PETUNJUK PENGERJAAN: Tuliskan ulang tanpa perubahan bagian artikel tentang refleksi guru yang diawali "Ngomong-ngomong soal hari" dan berlanjut sampai "kepada para muridnya.".

KUTIPAN DOKUMEN:
********************

4 Hal Yang Perlu Direfleksikan Guru Indonesia | Inspirasi Zenius

Halo semuanya, selamat Hari Pendidikan Nasional! Pada kesempatan kali ini, saya ingin sedikit berbagi pandangan tentang dunia pendidikan, khususnya peran guru dalam proses belajar siswa. Sebelum di Zenius, saya sempat berkecimpung di dunia pendidikan selama 5 tahun, baik sebagai mahasiswi jurusan pendidikan, guru, dan juga wali kelas. Nah, berdasarkan dari pengalaman tersebut, dalam peringatan hari pendidikan nasional kali ini, saya mau sedikit berbagi pandangan dan pengalaman saya tentang dunia pendidikan Indonesia secara umum, khususnya peran guru dalam mengajar.
Ngomong-ngomong soal hari pendidikan, biasanya peringatan hari pendidikan itu jadi moment untuk memberikan dukungan kepada profesi guru sekaligus sebagai bentuk apresiasi terhadap peran dan kontribusi guru dalam mendidik dan membangun generasi yang lebih baik. Memang nggak bisa dimungkiri, peran guru sangatlah besar dalam kehidupan sosial bermasyarakat, terutama untuk membangun peradaban dan generasi masa mendatang yang lebih baik. Nah, justru karena peran besarnya itulah... pada peringatan hari pendidikan nasional ini, saya ingin mencoba mengajak kita semua (khususnya para guru) untuk merefleksi bersama, terutama tentang sejauh mana peran seorang guru dalam membangun semangat belajar kepada para muridnya.

********************

CUPLIKAN DATASET:
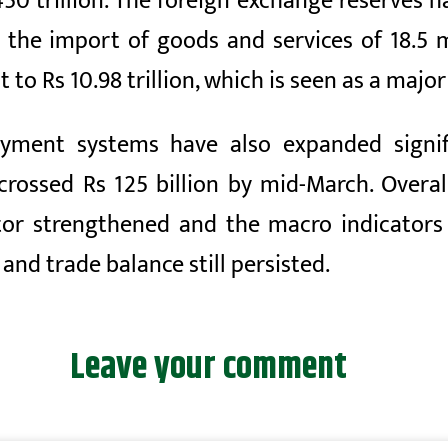
450 trillion. The foreign exchange reserves ha
n the import of goods and services of
18.5
m
t to Rs
10.98 trillion, which is seen as a maj
ayment systems have also expanded signifi
crossed Rs 125 billion by mid-March. Overal
tor strengthened and the macro indicators
and trade balance still persisted.
Leave your comment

********************

JAWABAN TUGAS:
Ngomong-ngomong soal hari pendidikan, biasanya peringatan hari pendidikan itu jadi moment untuk memberikan dukungan kepada profesi guru sekaligus sebagai bentuk apresiasi terhadap peran dan kontribusi guru dalam mendidik dan membangun generasi yang lebih baik. Memang nggak bisa dimungkiri, peran guru sangatlah besar dalam kehidupan sosial bermasyarakat, terutama untuk membangun peradaban dan generasi masa mendatang yang lebih baik. Nah, justru karena peran besarnya itulah... pada peringatan hari pendidikan nasional ini, saya ingin mencoba mengajak kita semua (khususnya para guru) untuk merefleksi bersama, terutama tentang sejauh mana peran seorang guru dalam membangun semangat belajar kepada para muridnya.